I am thankful for many ways that having a family with food allergies has changed my life. It’s rough. It’s a daily battle. I am so aware of what is nourishing and sustaining their bodies. I’ve learned so much and had numerous opportunities to support and encourage other mothers who are walking through the confusion. I am blessed to know that God trusted me to care for the needs of these four amazing little people’s bellies.
Food allergies, sensitivities, reactions… whatever you want to call them they suck. They just do. We went through 2 years of confusion and being written off by doctors before we were fully able to figure out what our children needed. Mostly for Jacob, but have learned that our other children are affected, too. At one point, our doctor actually told us to try to ignore his rectal bleeding like a nosebleed. Since they couldn’t figure it out, they wanted us to ignore it (Read here. And then there’s here. Oh, and next ). Those were all so long ago. Once the issue was settled on food allergies, how can I not be thankful to be able to change the pain and issues in my baby’s daily life?
But it’s ok to admit that it’s overwhelming. Exhausting. It consumes my time and energy. I can never relax when we are anywhere in public when food is present because my youngest two are still “grabbers”, not having an understanding of connection between the food and the pain. Sometimes 2-3 goldfish is enough to have one of them sick for three days. It’s frustrating and agonizing.

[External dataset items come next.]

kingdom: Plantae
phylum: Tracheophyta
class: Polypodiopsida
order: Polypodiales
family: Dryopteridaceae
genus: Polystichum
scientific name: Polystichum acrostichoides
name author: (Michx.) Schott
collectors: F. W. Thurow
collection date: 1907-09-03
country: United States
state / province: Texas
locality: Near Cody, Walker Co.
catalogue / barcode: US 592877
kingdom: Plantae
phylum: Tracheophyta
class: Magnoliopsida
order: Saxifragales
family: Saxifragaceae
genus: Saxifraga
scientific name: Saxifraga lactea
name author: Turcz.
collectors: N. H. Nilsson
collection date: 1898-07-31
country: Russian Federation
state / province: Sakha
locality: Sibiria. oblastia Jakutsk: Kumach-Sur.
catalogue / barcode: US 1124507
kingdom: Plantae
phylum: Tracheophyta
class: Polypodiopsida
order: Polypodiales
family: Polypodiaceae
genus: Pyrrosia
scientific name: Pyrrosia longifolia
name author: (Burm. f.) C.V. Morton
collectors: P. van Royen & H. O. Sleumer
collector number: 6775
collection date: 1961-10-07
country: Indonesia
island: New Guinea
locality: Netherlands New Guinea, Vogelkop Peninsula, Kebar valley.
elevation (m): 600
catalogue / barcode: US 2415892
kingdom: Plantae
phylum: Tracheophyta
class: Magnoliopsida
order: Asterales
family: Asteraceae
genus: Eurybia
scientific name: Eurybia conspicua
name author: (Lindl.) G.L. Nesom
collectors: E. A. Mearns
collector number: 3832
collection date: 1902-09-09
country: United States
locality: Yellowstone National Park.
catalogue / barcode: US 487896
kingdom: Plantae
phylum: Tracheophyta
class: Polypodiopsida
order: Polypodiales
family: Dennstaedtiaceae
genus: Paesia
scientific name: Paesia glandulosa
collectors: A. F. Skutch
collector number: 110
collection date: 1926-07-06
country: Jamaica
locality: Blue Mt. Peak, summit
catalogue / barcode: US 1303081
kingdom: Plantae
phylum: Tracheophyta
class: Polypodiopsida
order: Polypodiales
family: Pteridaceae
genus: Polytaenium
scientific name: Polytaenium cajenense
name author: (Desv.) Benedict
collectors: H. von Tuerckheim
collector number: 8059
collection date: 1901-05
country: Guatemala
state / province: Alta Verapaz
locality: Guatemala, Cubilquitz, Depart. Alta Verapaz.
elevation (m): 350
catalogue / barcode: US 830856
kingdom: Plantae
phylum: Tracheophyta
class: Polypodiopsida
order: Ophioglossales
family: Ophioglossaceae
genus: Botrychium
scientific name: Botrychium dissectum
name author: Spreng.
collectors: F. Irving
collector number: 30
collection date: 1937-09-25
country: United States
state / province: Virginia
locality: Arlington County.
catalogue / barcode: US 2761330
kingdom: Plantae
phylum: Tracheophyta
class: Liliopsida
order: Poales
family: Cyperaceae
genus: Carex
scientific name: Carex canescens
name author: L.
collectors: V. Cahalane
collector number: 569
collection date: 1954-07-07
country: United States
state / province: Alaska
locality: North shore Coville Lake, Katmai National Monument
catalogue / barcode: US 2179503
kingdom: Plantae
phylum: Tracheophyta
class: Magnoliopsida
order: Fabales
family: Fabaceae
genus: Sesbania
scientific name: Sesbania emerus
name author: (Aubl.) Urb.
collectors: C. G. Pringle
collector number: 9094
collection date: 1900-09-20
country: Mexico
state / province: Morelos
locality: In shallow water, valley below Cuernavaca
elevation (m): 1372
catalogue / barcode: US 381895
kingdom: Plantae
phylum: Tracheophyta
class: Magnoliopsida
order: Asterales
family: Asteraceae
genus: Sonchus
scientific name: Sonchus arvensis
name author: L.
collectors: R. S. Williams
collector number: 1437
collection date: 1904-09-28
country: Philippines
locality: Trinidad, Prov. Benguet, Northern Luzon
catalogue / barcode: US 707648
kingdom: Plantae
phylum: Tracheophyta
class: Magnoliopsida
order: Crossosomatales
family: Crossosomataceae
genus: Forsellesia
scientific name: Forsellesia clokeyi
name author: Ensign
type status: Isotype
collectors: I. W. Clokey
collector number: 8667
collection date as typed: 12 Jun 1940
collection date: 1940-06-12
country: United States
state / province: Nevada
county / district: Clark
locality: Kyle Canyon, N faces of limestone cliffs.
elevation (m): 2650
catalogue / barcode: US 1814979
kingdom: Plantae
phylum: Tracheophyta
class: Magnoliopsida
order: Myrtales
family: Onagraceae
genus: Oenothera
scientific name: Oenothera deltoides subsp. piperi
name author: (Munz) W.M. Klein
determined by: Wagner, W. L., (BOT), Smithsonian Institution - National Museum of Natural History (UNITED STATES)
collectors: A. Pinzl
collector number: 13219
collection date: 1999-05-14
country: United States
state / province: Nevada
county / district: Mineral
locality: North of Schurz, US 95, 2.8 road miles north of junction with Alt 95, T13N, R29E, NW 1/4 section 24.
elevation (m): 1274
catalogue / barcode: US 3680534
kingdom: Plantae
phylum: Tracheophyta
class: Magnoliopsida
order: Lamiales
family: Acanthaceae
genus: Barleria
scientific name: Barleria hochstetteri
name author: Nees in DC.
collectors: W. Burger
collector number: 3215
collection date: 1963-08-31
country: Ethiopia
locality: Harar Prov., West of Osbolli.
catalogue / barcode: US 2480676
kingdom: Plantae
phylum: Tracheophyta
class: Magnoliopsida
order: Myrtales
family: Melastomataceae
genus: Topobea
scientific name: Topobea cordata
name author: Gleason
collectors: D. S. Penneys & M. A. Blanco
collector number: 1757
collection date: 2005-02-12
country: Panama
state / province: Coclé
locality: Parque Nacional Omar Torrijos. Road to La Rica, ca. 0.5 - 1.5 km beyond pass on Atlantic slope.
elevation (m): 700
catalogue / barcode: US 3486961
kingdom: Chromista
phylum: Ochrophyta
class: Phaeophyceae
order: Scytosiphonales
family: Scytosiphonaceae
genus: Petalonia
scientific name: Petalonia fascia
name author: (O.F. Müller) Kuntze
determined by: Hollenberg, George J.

How can I complain? There are children out there living with debilitating pain, life long disabilities and fatal diseases. Over the past two years I’ve watched a dear friend go through the pain and suffering of losing her sweet baby slowly to a disease most of us don’t even have a clue exists. (READ). How, then, can I be so self-centered as to think this small inconvenience in my life is a trial?!? I am thankful for the perspective that it allows me. And I humbly bow my head for the mothers out there who’s strength will always awe me as they walk in humility serving the needs of a child who suffers. They deserve our respect and prayers. Me? I’m just fine. There are REAL hero-moms out there…

Great post I love reading your stories. I feel the same way and I am thankful everyday that Magnus is healthy he is allergic to dye which is in everything but we have learned to read labels and such not and to watch him like a hawk when in public. I am thankful every day for such an amazing son. I had a woman on the airplane who had two children and both of them were missing feet and had partial hands made me realize truly how lucky I am to have a healthy son.